It is evident that artificial intelligence (AI) holds transformative potential across various domains, a fact often misconceived by many.
Contrary to popular belief, mere automation does not equate to AI. True AI involves software that learns, improves, and autonomously makes decisions. Currently, in the realm of Formula E, the use of AI beyond social media applications remains limited. However, the prospect of its broader integration looms on the horizon.
Central to making AI work effectively is the availability of quality data. Given the wealth of data generated in motorsport, it stands as an ideal candidate for embracing the AI revolution. Beyond enhancing performance, there also exists a vast opportunity to leverage AI systems commercially. Superior solutions across myriad areas, from optimising electric motor coil wiring to streamlining magnetic flow or reducing weight, can result from the development of specific models.
When employed judiciously and complemented by adept software development, AI emerges as a potent tool for enhancing efficiency, reliability and safety. Its implementation facilitates the processing of vast data volumes and expedites simulations, thereby improving the cost-effectiveness of motorsport operations more widely.
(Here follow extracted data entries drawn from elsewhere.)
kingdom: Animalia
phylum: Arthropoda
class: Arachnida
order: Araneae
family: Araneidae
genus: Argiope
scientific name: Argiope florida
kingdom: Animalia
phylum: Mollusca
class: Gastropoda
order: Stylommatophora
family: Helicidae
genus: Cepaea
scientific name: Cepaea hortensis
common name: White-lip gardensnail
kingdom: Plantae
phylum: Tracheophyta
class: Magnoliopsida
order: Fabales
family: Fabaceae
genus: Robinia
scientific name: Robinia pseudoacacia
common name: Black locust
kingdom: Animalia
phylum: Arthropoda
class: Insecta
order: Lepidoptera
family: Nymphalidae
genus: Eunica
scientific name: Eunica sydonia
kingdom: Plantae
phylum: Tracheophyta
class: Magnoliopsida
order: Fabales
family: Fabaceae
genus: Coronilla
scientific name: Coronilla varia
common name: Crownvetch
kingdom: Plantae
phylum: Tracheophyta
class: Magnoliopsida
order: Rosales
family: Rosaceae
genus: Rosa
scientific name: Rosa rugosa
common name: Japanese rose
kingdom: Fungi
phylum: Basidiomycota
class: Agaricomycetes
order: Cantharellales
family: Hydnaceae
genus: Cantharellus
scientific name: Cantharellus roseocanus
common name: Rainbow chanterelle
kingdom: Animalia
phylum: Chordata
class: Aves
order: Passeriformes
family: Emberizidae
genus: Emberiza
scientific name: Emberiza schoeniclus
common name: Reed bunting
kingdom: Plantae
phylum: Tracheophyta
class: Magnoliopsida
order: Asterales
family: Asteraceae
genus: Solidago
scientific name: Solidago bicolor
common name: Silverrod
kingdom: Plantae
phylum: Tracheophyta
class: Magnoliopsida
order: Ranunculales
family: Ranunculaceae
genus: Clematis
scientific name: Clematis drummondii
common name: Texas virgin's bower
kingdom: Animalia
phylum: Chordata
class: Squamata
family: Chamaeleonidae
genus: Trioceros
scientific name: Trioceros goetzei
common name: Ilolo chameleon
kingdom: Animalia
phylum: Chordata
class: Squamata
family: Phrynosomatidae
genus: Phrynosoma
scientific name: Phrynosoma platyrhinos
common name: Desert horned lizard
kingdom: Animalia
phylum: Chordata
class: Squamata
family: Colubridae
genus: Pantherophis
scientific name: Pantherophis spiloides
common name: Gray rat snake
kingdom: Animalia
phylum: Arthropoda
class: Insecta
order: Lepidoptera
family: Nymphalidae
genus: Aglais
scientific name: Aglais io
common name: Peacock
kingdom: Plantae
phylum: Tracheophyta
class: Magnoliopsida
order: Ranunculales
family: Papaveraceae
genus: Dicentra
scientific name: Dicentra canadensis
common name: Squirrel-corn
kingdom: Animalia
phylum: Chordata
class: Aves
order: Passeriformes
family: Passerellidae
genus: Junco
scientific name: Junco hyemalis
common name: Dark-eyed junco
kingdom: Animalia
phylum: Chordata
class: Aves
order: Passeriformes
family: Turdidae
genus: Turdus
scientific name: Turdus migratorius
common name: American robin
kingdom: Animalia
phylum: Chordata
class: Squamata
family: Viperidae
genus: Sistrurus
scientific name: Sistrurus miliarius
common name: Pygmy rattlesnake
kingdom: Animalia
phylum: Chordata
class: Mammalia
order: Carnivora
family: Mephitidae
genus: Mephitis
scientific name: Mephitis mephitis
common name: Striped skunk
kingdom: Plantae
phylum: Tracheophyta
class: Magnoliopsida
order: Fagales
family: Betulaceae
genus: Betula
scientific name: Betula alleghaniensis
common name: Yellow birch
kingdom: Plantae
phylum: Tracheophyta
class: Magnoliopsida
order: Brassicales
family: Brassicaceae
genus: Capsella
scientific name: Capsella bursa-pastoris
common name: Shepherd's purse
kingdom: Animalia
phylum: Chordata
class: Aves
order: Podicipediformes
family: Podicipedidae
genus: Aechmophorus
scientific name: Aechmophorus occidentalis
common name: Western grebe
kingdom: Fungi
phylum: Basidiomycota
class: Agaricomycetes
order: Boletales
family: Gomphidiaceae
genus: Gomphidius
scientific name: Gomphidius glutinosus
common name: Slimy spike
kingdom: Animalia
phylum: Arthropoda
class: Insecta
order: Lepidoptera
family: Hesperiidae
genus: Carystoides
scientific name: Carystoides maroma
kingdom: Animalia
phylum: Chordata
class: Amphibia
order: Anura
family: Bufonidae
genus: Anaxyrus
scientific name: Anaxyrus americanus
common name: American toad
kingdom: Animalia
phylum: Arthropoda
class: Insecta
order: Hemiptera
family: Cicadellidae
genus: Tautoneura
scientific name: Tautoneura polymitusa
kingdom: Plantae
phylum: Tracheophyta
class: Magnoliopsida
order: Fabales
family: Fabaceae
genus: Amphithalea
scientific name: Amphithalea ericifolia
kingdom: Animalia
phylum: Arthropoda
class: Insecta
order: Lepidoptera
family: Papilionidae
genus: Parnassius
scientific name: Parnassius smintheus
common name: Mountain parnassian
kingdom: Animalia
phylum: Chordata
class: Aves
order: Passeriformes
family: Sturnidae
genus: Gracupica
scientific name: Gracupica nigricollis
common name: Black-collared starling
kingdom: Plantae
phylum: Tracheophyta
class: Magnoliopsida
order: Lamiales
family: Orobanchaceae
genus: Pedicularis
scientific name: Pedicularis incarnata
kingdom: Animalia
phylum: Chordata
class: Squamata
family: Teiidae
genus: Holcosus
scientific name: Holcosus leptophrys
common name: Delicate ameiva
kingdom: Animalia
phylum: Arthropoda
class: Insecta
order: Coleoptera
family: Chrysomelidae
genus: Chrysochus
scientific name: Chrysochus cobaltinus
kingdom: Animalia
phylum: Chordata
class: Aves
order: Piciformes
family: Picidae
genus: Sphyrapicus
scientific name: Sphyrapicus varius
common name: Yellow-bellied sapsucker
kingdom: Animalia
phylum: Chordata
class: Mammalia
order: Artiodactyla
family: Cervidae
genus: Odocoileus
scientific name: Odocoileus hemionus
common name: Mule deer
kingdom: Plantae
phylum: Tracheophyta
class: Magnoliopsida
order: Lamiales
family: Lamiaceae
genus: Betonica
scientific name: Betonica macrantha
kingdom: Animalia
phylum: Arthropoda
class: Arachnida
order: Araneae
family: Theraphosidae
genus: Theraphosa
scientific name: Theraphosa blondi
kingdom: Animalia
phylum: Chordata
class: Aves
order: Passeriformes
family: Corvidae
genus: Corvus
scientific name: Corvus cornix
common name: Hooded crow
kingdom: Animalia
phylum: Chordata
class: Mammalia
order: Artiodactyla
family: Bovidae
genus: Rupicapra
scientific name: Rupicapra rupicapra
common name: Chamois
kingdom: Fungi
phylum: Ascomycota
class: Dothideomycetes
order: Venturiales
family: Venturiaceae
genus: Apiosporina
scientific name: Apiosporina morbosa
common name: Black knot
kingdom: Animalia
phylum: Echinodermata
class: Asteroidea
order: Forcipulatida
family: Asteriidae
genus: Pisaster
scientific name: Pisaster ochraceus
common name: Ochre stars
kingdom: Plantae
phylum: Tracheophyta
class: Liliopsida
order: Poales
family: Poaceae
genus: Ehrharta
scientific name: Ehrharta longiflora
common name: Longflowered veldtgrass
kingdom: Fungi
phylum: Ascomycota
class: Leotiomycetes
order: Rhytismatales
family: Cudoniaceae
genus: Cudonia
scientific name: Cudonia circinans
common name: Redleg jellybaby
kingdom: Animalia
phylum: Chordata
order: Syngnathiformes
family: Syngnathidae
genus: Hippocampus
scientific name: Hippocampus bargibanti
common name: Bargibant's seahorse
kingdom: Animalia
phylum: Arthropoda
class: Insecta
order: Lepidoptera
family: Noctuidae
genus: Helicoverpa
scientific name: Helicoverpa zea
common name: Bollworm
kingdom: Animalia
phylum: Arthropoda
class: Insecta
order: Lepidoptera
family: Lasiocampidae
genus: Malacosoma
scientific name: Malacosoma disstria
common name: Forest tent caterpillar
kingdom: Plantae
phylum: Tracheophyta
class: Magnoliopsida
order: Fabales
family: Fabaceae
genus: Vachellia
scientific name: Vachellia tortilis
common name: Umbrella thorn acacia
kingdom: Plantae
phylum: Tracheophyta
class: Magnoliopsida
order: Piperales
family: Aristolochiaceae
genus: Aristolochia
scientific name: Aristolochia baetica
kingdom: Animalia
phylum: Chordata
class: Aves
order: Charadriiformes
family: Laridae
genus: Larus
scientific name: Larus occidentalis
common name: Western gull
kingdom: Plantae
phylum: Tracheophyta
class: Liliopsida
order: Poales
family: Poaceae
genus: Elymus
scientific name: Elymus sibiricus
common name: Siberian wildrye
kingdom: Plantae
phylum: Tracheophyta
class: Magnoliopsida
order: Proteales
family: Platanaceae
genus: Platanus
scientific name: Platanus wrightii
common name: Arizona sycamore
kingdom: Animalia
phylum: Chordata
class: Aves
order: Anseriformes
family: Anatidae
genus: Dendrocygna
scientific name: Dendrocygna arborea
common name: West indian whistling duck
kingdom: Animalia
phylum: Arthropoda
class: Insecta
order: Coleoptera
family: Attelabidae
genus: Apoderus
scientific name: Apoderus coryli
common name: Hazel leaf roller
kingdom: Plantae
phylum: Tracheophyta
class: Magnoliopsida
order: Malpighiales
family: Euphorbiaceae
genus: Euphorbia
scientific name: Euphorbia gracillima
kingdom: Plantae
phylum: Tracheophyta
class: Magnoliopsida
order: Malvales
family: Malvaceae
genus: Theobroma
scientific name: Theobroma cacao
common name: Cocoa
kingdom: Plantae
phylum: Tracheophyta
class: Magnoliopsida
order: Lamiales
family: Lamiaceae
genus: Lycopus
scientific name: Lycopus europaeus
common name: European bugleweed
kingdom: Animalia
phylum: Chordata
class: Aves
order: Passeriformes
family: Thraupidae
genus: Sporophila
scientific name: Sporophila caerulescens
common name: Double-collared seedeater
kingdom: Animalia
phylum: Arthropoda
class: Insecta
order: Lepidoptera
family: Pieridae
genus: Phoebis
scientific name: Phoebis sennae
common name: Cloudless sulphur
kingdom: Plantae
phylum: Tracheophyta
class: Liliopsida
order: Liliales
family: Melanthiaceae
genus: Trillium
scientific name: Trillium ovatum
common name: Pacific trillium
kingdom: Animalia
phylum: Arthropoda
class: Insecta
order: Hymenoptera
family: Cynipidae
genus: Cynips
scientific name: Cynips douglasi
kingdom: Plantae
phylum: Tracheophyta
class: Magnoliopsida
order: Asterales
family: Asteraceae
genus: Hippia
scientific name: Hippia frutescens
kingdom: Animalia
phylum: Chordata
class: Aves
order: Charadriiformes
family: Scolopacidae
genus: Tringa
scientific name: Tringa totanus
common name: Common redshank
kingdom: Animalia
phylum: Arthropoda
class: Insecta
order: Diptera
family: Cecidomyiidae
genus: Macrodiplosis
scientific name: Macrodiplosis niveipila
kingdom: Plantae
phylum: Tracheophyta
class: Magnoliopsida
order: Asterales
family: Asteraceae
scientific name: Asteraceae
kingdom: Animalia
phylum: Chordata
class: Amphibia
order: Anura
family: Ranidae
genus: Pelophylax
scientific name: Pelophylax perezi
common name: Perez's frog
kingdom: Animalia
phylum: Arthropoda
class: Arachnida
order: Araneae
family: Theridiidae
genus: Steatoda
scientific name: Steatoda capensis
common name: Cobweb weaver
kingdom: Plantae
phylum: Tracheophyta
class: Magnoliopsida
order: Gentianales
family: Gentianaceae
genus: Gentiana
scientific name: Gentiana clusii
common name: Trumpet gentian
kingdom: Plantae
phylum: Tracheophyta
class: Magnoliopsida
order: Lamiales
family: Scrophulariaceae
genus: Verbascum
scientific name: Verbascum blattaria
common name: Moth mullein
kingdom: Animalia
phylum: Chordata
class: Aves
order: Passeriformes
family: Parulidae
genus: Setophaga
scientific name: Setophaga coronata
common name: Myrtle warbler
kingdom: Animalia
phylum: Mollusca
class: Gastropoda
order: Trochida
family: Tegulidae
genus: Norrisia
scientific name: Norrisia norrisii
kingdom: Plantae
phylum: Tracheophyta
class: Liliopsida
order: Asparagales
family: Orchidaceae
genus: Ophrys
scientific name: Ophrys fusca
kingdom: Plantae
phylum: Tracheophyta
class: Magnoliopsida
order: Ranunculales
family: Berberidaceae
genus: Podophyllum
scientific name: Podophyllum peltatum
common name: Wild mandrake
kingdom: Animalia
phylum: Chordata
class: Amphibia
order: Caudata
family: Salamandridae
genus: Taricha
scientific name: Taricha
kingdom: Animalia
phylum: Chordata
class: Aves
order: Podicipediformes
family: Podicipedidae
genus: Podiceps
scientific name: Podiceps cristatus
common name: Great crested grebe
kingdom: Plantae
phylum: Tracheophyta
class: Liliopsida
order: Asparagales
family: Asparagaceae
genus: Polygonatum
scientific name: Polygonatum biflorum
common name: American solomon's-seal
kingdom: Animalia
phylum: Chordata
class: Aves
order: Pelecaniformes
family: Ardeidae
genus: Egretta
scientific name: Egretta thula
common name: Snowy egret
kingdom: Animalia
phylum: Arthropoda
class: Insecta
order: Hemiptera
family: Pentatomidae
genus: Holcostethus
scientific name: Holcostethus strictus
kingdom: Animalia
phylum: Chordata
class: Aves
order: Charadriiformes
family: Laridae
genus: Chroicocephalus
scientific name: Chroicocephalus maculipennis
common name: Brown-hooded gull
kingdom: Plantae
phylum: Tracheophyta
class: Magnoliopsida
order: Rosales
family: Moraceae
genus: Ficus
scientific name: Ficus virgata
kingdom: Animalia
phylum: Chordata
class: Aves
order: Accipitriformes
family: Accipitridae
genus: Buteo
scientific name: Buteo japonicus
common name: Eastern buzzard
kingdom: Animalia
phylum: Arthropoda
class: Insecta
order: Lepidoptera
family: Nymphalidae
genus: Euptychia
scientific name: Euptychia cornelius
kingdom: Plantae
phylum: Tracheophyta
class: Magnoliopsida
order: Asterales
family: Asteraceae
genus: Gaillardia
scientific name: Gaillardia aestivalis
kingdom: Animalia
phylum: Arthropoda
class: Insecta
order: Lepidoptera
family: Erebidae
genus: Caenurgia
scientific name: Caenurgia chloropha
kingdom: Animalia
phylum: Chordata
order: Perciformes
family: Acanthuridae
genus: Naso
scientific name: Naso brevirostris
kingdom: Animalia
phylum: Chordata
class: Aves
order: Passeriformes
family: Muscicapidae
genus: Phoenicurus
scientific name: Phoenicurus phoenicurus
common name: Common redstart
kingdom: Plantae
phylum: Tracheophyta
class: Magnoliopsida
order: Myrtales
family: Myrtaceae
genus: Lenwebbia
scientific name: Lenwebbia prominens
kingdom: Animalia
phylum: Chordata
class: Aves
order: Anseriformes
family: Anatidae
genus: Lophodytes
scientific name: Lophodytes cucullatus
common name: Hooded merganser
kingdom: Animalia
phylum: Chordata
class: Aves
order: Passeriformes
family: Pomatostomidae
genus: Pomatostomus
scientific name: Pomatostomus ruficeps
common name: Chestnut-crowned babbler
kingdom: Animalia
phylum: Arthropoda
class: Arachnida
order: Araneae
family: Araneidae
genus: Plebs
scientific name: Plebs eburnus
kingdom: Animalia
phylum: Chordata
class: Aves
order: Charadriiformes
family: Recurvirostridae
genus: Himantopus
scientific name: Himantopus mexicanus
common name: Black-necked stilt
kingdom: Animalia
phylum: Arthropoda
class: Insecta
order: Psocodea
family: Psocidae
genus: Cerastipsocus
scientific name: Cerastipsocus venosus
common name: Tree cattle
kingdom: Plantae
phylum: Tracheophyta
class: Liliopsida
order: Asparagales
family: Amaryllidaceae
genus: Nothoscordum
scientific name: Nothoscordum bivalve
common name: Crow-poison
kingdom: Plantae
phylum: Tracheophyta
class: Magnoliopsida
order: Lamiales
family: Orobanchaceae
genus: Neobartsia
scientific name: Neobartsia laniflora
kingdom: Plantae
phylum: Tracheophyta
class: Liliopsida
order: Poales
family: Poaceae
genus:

The magnitude of data generated during a race weekend surpasses human capacity for comprehension and performance extrapolation. AI, however, can swiftly process car data to devise solutions that might easily elude human cognition and achieve potentially better outcomes.
Failure to embrace AI translates to falling behind the curve. Analogous to not using the internet, abstaining from AI adoption is self-defeating because it deprives people of access to crucial data reservoirs. While its adoption remains voluntary, integrating AI into racing team operations or software development emerges as a logical consequence for optimising performance and problem-solving efficiency.
Envisaging human-AI collaboration across various domains is plausible. In the long run, a scenario in endurance racing where cars alternate between autonomous and human-driven stints, with AI learning and optimising from human input, is entirely conceivable.
PLUS: How motorsport is embracing the opportunities of AI
In the interim, we may witness real-time car set-up adjustments based on AI analysis of cornering tendencies when tyres degrade. Drivers currently do this via the steering wheel, but if the hardware they want to adjust like the diff or wings were software-controlled rather than mechanical, they could already be primed to embrace the possibilities of AI.
Furthermore, AI holds promise as a tool for drivers in pre-event simulator sessions as the technology matures. Transitioning beyond the driver-in-the-loop model entails creating simulator drivers mirroring human limitations while striving for perfection. The prospect of a realistic ‘virtual twin’, combining the qualities of the world’s top drivers, presents unprecedented opportunities for performance benchmarking and enhancement.
The commitment of significant hours to simulator sessions before every race underscores the value drivers place on preparation. But an optimised virtual twin capable of accumulating extensive simulated experience can serve as the ultimate reference point to refine on-track performance comparisons.
It’s clear to me that drivers of the future will compare data with their optimised virtual twin and learn from it. This is just a matter of time.
In light of these developments, the inevitability of AI’s ascendancy is indisputable. Those who fail to embrace its potential, including racing drivers, risk being left in the wake of progress. Motorsport has and always will be so.